The U.N. climate talks desperately need a crisis. For the last 10 days, negotiations here in Durban, South Africa, have made little progress on the fundamental challenge these talks were set up to confront: how the world can come together to avoid catastrophic climate change.
Instead, the pace of negotiations has been set by the one country the rest of the world should be turning their back on: the United States.
The U.S. never signed the Kyoto Protocol, the only legally binding international agreement designed to reduce emissions, but it is allowed to take part in the negotiations in a separate track dedicated to securing a long-term climate agreement. After President Obama’s election, the international community had high hopes the new administration would bring a new sense of ambition and commitment to talks.
Instead, the only thing the U.S. brought to the table was a wrecking ball. Rather than standing out of the way and letting the rest of the world get on with setting up an international architecture to facilitate cutting emissions, stopping deforestation, and investing in renewable energy, the U.S. has spent the years since Copenhagen attempting to systemically dismantle the U.N. process.
Highest on the U.S. hit list is the Kyoto Protocol, an imperfect treaty (thanks in large part to U.S. recalcitrance), but currently the best instrument in the global climate toolbox. Next on the list is the very idea of legally binding commitments — the U.S. would prefer a “pledge and review” world where countries make their own voluntary commitments and then report out on what they’ve decided.
Here in Durban, however, the U.S. has taken on an even more insidious role by pushing a proposal that the international community adopt a “mandate” to negotiate a new climate treaty that will take effect in — wait for it — 2020.
This isn’t just a delay, it’s a death sentence. Scientists have stated over and over that in order to avoid catastrophic climate change, emissions must peak by 2015 or 2020 at the absolute latest. (For a closer look at the scientific reasoning, read David Roberts.)

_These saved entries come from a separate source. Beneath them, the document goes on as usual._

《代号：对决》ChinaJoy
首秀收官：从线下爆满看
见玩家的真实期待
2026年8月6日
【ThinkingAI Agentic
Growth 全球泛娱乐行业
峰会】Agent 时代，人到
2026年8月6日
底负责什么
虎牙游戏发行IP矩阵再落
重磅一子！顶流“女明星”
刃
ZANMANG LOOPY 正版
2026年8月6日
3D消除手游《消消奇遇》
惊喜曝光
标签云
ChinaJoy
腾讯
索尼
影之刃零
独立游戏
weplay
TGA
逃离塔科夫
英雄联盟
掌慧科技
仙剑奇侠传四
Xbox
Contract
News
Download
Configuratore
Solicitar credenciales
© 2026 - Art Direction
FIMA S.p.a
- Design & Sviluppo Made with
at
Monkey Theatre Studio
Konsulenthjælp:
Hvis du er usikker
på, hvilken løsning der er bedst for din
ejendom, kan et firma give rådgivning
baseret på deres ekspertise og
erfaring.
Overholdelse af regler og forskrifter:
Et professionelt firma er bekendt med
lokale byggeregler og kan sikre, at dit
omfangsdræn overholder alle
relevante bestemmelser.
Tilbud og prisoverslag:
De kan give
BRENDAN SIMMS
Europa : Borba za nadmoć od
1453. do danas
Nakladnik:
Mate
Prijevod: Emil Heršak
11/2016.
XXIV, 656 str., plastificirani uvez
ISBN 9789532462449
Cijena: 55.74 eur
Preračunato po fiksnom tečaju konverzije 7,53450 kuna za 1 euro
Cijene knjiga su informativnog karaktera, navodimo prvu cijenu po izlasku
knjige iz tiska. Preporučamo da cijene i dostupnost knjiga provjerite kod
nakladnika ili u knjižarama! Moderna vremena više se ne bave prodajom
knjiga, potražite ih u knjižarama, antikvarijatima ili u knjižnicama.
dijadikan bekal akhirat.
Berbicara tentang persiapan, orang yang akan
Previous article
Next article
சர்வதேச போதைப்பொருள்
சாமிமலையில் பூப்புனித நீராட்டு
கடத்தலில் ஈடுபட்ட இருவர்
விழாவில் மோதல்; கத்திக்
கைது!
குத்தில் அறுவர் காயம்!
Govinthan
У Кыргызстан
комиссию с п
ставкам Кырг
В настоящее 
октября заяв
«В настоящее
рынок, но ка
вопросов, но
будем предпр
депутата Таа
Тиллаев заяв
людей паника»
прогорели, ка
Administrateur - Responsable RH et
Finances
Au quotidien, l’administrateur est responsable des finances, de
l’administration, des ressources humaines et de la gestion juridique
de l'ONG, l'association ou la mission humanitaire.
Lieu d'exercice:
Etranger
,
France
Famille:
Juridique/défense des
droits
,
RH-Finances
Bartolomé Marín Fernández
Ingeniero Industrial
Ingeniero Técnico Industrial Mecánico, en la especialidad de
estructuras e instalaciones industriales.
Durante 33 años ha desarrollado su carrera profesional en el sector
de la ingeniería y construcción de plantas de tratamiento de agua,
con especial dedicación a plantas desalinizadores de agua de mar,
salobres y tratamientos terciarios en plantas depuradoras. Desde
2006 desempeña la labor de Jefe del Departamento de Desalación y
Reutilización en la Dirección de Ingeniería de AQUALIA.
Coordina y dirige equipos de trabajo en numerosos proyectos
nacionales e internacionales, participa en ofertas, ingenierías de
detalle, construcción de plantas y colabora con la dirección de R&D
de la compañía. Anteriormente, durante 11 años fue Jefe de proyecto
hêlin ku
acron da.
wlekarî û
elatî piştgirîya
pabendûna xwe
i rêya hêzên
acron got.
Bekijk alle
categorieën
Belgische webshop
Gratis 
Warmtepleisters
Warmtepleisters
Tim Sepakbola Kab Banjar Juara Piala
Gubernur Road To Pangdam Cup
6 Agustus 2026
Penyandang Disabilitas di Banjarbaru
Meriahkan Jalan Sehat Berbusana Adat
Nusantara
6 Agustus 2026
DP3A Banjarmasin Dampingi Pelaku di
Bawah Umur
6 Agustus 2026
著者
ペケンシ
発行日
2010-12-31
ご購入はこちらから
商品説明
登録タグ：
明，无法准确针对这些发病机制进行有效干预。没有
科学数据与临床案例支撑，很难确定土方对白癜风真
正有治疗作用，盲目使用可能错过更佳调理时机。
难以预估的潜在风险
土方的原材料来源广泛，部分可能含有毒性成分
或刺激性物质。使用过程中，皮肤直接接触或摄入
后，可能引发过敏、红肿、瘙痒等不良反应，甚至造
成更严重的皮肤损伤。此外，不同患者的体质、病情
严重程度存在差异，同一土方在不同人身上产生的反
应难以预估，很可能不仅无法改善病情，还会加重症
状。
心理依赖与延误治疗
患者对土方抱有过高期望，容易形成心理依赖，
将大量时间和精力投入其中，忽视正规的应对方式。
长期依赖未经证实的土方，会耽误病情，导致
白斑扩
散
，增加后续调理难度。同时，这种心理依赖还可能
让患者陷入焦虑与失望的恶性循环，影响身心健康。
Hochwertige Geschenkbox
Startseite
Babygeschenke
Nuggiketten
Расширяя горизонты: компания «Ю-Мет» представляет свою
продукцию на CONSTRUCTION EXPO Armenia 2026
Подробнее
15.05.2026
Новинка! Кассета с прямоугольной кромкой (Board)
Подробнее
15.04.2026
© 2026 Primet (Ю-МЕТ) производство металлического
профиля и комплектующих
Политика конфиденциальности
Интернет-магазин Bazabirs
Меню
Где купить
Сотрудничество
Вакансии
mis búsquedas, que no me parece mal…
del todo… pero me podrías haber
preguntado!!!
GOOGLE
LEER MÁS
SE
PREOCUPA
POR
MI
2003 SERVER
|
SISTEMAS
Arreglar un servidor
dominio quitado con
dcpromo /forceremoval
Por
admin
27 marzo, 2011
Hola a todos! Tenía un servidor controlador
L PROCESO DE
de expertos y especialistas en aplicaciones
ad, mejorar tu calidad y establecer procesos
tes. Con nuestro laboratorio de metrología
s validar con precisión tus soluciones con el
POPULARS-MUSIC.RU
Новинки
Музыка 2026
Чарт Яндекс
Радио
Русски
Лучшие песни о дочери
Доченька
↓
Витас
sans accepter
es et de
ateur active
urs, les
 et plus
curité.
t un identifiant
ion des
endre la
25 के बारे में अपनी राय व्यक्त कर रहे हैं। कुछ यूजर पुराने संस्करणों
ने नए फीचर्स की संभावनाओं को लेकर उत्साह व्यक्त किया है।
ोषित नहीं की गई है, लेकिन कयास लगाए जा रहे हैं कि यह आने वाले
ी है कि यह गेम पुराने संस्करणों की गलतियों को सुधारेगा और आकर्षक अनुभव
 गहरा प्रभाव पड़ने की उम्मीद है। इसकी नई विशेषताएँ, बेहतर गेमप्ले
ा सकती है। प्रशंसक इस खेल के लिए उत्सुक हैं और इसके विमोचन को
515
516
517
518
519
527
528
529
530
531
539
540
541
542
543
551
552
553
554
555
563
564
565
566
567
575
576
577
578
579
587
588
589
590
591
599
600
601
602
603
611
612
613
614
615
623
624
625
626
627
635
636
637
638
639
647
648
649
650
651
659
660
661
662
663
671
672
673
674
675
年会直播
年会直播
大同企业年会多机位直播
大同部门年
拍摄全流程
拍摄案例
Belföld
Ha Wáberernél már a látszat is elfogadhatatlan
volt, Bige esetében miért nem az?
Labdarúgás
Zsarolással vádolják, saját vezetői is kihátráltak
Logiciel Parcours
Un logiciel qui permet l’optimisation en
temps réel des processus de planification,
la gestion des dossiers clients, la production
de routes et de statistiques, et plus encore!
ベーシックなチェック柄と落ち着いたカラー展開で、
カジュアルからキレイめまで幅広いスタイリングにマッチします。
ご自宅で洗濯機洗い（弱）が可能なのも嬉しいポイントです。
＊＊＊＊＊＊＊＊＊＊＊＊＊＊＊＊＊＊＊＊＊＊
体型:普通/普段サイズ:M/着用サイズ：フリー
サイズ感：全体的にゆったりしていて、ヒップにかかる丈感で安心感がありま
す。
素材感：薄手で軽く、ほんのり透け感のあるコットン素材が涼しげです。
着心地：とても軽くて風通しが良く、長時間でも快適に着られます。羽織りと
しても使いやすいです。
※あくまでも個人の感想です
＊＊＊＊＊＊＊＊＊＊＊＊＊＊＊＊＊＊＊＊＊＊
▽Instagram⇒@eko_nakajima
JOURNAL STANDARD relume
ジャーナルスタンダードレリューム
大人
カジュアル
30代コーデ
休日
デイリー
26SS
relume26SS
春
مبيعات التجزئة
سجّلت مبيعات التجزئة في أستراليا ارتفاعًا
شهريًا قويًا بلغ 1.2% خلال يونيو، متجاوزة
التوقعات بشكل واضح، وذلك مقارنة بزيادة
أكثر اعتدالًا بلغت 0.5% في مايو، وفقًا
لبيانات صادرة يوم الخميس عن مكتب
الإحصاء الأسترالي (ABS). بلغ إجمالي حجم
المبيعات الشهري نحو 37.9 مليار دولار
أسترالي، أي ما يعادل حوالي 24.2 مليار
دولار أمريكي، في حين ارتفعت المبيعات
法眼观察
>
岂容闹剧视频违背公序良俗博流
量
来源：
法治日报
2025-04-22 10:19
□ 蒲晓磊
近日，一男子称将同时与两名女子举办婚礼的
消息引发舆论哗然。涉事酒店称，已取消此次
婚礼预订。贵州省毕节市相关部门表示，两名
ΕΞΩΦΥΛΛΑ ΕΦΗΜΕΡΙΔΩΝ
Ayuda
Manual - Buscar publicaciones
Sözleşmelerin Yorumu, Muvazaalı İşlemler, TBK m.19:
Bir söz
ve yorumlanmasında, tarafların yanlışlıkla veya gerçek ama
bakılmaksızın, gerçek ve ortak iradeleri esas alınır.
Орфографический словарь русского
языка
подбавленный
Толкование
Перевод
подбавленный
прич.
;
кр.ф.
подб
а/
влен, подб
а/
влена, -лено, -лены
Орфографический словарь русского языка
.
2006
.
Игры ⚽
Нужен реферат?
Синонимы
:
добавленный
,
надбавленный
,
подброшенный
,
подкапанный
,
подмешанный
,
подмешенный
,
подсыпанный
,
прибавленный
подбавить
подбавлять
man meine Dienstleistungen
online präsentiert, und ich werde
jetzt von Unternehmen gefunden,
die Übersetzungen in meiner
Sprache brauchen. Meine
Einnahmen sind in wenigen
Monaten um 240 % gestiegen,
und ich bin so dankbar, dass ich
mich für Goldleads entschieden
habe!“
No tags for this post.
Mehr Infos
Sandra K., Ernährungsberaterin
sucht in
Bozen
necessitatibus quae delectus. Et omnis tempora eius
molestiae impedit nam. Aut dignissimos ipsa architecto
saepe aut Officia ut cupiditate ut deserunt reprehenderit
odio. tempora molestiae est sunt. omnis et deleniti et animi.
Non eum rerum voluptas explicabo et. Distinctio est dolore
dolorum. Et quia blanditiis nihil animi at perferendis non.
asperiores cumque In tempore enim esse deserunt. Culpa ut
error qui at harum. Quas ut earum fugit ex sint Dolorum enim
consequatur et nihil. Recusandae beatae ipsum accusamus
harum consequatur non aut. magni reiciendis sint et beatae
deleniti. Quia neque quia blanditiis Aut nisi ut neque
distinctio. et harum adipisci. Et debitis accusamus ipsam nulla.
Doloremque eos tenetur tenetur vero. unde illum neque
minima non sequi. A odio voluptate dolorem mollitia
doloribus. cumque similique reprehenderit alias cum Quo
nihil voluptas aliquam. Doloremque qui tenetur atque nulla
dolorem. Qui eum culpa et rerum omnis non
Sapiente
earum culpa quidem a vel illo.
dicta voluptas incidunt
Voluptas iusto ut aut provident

It is especially callous and cold-hearted for the U.S. to be pushing the 2020 timeline here in Durban. Africa is already seeing the devastating impacts of the climate crisis, from the deadly drought still ravaging the Horn of Africa to terrible flooding, including here in Durban where heavy rains killed at least eight people just last week.
But instead of being recognized as yet another delay tactic from the world’s biggest historical emitter, the 2020 timeline seems to be gaining traction here at the talks. Brazil and India have vaguely expressed support, China has made cryptic comments about the proposal, and the European Union has yet to stand up clearly and strongly against the delay. If the talks here in Durban are allowed to simply stumble to the closing gavel, there’s a chance that the U.S. proposal could become the new mandate for the U.N. climate talks.
It’s time for a crisis moment. The world has successfully stood up to the United States at the U.N. climate talks before. On the final day of the talks in Bali in 2007, delegates actively booed Bush administration negotiators over their repeated attempts to hold up progress. Finally, the delegate from Papua New Guinea challenged the U.S.: “If you’re not willing to lead, get out of the way.” Minutes later, the U.S. negotiators relented and allowed a deal to move forward.
Civil society needs to do everything we can to create a similar crisis moment here in Durban. If African nations stand up to the U.S. and are backed up by Brazil, India, and the E.U., there’s a chance that the world can save Kyoto, beat back the 2020 delay, and set a mandate for new agreements within the next year or by 2015 at the latest.
The world stood up to the U.S. in Bali, it can do it again in Durban. In the words of a South African freedom-fighter-turned-president, “It’s always impossible until it’s done.”